Sinais de Alerta do Comportamento Aditivo
Ao longo de mais de nove anos a observar este mercado, identifiquei padrões que surgem repetidamente em conversas com apostadores que reconheceram ter um problema. Não são critérios clínicos – para isso existem profissionais – mas são sinais que qualquer pessoa pode reconhecer em si mesma ou nos outros.
O primeiro é o “chasing” – perseguir perdas. Quando a reação a uma perda é imediatamente fazer outra aposta para recuperar o dinheiro, o jogo deixou de ser recreativo. O apostador saudável aceita a perda como parte do processo; o apostador em risco vê a perda como um problema que precisa de ser resolvido – com mais jogo.
O segundo é o secretismo. Quando começas a esconder das pessoas próximas quanto gastas, quantas vezes apostas ou quanto perdeste, há um reconhecimento implícito de que algo não está bem. O jogo recreativo não precisa de ser escondido; o jogo problemático quase sempre é.
O terceiro é a escalada. Precisar de apostar valores progressivamente maiores para sentir o mesmo nível de excitação é um sinal clássico de tolerância – o mesmo mecanismo que existe noutras dependências. Se 5 euros por aposta já não geram entusiasmo e precisas de 20 ou 50 para sentir o mesmo, a dinâmica mudou.
O quarto, e talvez o mais subtil, é a interferência. Quando as apostas começam a afetar outras áreas da vida – atrasos no trabalho por estar a acompanhar jogos, tensão nas relações por causa de dinheiro, perda de interesse em atividades que antes davam prazer – o jogo ocupou um espaço que não lhe pertence.

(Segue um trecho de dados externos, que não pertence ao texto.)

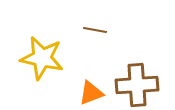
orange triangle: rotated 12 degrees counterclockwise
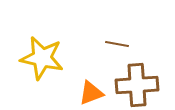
brown line: moved 22 px right, 14 px down
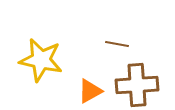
yellow star: moved 1 px left, 2 px down
orange triangle: moved 1 px left, 2 px up; rotated 8 degrees counterclockwise
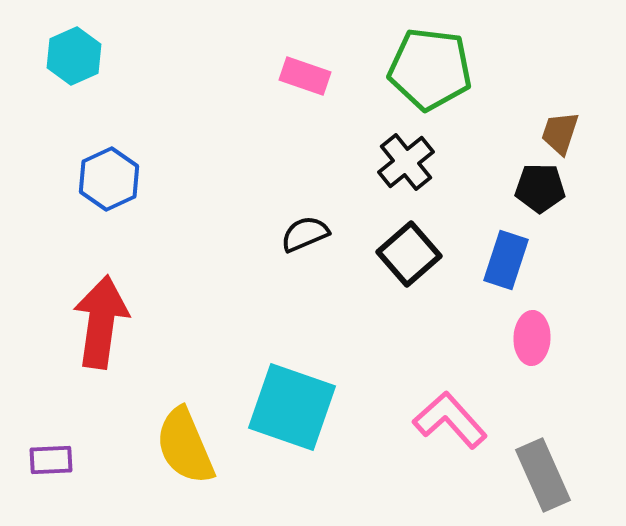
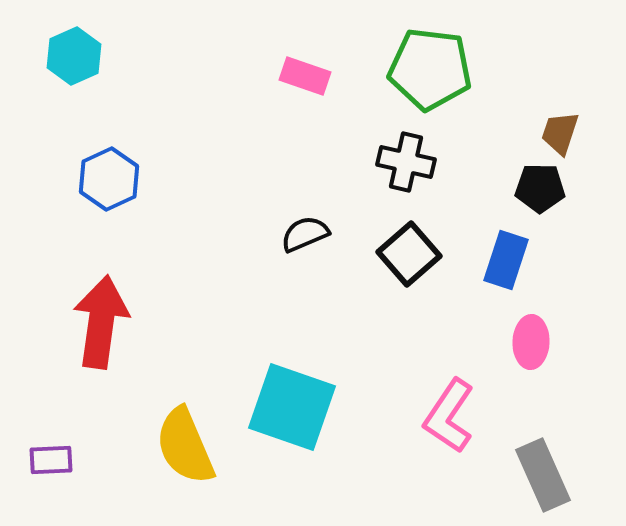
black cross: rotated 38 degrees counterclockwise
pink ellipse: moved 1 px left, 4 px down
pink L-shape: moved 1 px left, 4 px up; rotated 104 degrees counterclockwise
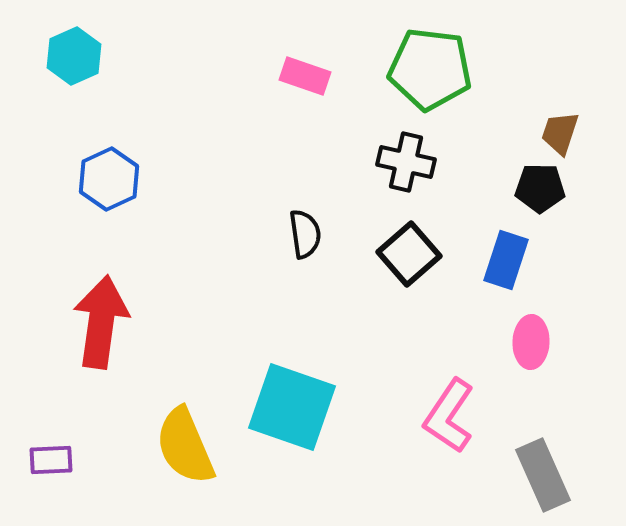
black semicircle: rotated 105 degrees clockwise
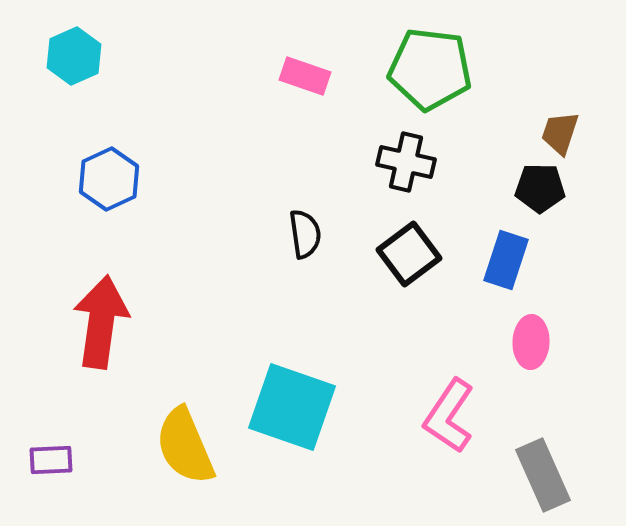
black square: rotated 4 degrees clockwise
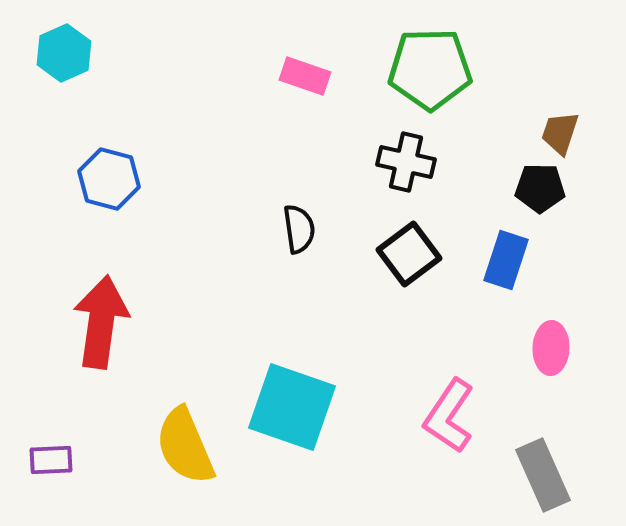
cyan hexagon: moved 10 px left, 3 px up
green pentagon: rotated 8 degrees counterclockwise
blue hexagon: rotated 20 degrees counterclockwise
black semicircle: moved 6 px left, 5 px up
pink ellipse: moved 20 px right, 6 px down
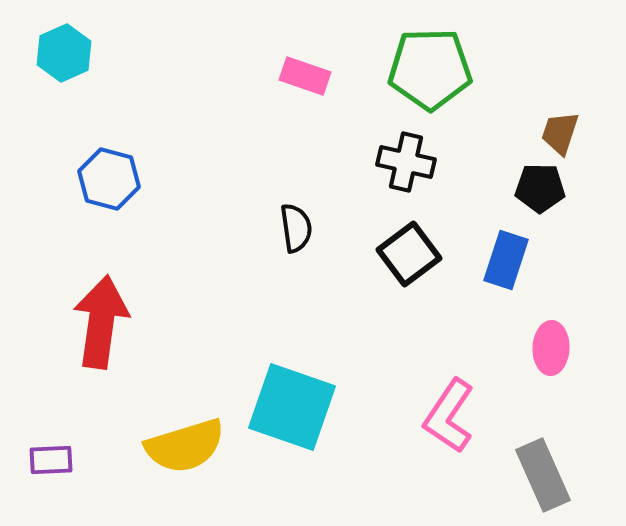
black semicircle: moved 3 px left, 1 px up
yellow semicircle: rotated 84 degrees counterclockwise
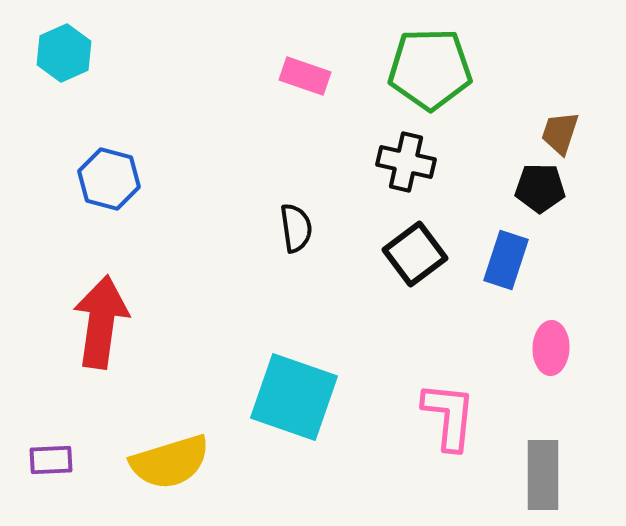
black square: moved 6 px right
cyan square: moved 2 px right, 10 px up
pink L-shape: rotated 152 degrees clockwise
yellow semicircle: moved 15 px left, 16 px down
gray rectangle: rotated 24 degrees clockwise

Há um quinto sinal que raramente é discutido: a necessidade de apostar para se sentir normal. Não para a adrenalina, não para o lucro – para evitar a ansiedade ou o desconforto de não estar a apostar. Quando a ausência de jogo gera inquietação, a relação deixou de ser recreativa e entrou no território da dependência psicológica. É o sinal mais tardio e o mais difícil de reconhecer em si mesmo – mas é o que mais claramente indica a necessidade de ajuda profissional. O guia de jogo responsável detalha as ferramentas e recursos disponíveis em Portugal para quem reconhece estes sinais e quer agir.
Números Que Merecem Nomes
Os 1,3% e os 0,6% do ICAD são estatísticas. As 342.200 autoexclusões são registos. Os adolescentes no estudo ESPAD são percentagens. Mas por trás de cada número há uma pessoa a lidar com uma realidade que poucos à sua volta compreendem. A informação é o primeiro passo – não resolve o problema, mas ilumina-o. E num tema tão silencioso como o jogo problemático, a luz é tudo.
Qual a percentagem de portugueses em risco de jogo problemático?
Segundo o ICAD, 1,3% da população portuguesa está em risco de jogo problemático e 0,6% apresenta dependência. O diretor do Instituto de Apoio ao Jogador estima que cerca de 2% da população sofre de problemas relacionados com o jogo num espectro mais amplo que inclui comportamentos problemáticos abaixo do limiar clínico.
Os jovens portugueses estão mais expostos ao jogo do que a média europeia?
Sim. O estudo ESPAD de 2024 revelou que a percentagem de jovens portugueses de 15-16 anos com problemas de jogo, especialmente em apostas desportivas, é superior à média europeia. Este dado é relevante considerando que 32,5% dos apostadores registados em Portugal têm entre 18 e 24 anos.